Zapłaciłem składkę :)

Zarejestrowany: Mar 2008
Miasto: Warszawa
Posty: 9,084
Motocykl: RD03
Dzieju jest na dystyngowanej drodze
Online: 5 miesiące 6 dni 14 godz 43 min 42 s
Domyślnie

Wszystko pięknie jak jest nowe , oringi/xringi trzymają smar , ale nowe stosunkowo szybko zmienia się na używane a potem na stare.
Wtedy nie ma już tam za wiele ani smaru ani szczelności.
Smarowanie wtedy ma bardziej na celu zwilżenie oringów by się nie przegrzewały ocierając na sucho i cała tajemna wiedza.
Sprej jest rzadki i wnika , to fakt ale też mało co go tam zostaje po odparowaniu.
Hipolem nasączam w garażu wcieram w rolki oringi i tak sobie "wsiąka" do następnej jazdy , spokojnie sobie wniknie.Potem wycieram po bokach nadmiar i zostaje tylko to co ma zostać.
Felga i boczek od dołu generalnie czyste czasem jakieś parę kropek.
Inna sprawa paćkanie na szybko w trasie bez czekania bo trzeba jechać , wtedy i spreje nie zdążą.

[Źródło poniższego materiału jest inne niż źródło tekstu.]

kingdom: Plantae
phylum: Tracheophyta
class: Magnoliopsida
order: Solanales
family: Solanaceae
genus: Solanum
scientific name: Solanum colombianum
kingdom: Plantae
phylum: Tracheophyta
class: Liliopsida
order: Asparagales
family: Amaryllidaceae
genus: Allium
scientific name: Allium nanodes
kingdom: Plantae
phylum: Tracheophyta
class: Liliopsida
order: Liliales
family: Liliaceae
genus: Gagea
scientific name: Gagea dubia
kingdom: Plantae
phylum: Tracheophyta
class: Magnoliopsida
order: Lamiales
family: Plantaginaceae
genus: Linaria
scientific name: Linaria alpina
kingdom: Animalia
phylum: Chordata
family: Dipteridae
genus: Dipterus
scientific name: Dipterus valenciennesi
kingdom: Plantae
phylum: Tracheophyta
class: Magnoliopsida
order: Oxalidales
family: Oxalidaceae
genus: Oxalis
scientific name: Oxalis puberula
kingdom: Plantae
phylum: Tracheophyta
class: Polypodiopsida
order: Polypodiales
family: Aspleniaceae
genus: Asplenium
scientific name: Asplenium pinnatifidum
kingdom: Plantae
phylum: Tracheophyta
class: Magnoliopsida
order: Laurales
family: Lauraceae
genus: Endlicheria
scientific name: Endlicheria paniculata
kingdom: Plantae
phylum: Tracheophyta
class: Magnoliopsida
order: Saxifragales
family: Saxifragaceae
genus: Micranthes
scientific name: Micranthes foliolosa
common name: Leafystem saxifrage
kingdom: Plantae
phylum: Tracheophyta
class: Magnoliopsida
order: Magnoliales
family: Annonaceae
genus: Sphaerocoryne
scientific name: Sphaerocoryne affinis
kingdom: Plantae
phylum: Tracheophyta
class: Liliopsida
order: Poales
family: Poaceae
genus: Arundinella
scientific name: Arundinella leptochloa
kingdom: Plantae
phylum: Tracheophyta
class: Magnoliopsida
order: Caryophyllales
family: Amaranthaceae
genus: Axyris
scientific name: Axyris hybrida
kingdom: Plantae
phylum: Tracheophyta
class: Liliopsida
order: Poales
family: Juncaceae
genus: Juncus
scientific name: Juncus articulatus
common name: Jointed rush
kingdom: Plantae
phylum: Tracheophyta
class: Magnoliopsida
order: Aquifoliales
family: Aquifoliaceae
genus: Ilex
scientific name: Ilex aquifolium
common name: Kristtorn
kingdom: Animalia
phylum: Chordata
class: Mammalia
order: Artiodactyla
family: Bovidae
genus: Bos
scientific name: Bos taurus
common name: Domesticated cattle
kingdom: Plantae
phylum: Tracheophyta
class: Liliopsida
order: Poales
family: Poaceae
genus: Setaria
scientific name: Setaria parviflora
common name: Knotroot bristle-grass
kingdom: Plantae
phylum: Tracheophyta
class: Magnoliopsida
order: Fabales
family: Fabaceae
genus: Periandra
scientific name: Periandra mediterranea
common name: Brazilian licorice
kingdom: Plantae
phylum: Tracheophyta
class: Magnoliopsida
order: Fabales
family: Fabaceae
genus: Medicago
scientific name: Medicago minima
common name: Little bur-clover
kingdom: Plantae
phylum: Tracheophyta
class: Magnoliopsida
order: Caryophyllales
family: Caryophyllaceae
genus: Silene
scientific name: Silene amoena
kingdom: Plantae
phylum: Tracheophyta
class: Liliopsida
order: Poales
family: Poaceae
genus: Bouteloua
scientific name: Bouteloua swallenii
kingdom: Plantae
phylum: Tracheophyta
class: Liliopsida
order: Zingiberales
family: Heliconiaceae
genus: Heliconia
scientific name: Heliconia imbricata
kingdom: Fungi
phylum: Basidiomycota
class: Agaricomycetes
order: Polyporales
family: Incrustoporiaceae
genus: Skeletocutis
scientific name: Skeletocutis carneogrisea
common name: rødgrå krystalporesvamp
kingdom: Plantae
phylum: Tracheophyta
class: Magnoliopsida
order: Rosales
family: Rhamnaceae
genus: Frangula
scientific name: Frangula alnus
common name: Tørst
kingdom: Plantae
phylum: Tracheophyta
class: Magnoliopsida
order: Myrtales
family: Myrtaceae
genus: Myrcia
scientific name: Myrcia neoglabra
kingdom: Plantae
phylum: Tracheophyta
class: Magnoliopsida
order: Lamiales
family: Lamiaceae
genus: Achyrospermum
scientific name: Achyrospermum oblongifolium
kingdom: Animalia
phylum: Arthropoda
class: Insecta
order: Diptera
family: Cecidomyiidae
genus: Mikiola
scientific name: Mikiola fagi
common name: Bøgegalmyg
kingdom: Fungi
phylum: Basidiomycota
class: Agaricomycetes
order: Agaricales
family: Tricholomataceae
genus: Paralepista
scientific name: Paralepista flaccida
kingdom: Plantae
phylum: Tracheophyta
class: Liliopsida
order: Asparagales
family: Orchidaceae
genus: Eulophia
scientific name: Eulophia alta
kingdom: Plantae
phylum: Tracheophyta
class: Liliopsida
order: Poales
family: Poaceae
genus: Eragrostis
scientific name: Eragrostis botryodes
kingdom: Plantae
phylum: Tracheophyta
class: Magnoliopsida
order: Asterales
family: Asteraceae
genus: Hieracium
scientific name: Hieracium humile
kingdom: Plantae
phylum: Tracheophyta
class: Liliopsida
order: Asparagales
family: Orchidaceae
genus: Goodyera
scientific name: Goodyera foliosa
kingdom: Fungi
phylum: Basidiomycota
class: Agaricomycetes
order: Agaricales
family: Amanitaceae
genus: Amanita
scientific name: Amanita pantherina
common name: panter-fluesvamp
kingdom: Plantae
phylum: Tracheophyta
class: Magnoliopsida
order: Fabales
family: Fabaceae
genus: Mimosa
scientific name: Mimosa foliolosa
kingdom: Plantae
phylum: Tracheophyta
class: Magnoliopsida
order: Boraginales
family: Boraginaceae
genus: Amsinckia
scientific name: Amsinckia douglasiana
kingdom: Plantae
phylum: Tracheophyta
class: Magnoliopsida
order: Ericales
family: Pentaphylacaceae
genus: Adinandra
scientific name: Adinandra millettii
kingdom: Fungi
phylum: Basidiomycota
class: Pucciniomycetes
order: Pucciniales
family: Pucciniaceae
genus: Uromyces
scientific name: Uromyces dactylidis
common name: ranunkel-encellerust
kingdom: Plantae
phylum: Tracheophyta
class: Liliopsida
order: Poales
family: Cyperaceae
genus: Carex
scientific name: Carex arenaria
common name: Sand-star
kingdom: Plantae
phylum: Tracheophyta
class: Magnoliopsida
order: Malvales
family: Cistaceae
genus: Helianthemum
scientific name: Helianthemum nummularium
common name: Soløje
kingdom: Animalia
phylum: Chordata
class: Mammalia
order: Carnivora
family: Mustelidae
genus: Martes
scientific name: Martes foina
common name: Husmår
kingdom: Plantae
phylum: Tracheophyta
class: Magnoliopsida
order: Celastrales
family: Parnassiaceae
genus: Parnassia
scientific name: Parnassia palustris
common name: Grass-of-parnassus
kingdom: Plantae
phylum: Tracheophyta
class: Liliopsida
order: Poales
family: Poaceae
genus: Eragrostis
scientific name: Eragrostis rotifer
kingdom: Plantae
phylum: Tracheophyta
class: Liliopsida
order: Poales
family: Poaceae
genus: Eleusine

Także moja filozofia to praktyka i testy drogowe plus 70tyskm i od ok 30 tyskm się dalej nie rozciąga ( poprzedni łańcuch tylko psikałem , fakt słabszej jakości był ale wytrzymał tylko 20tyskm) , filmiki mnie mało ruszają bo zawsze będą w jakimś zamyśle kręcącego. Czyli można pokazać że hipol jest be a sprej cudowny a można tak nakręcić że będzie odwrotnie.
Ja nakręciłem swoje kilometry i mój "filmik" na moim łańcuchu mi działa
Każdy robi jak uważa.
Taki przykład , kolega wiadrem leciał w Kotlinę Kłodzką , no cisnęli trochę, odległość taka że bez smarowania powinien właściwie dać radę.
Był zwolennikiem psikania no i okazało się że po powrocie łańcuch do śmieci bo oringi się stopiły od tarcia i temperatury. Przypadek , zależność czy prawidłowość? Nie wiem.
Ot taka ciekawostka, wnioski każdy swoje wyciąga.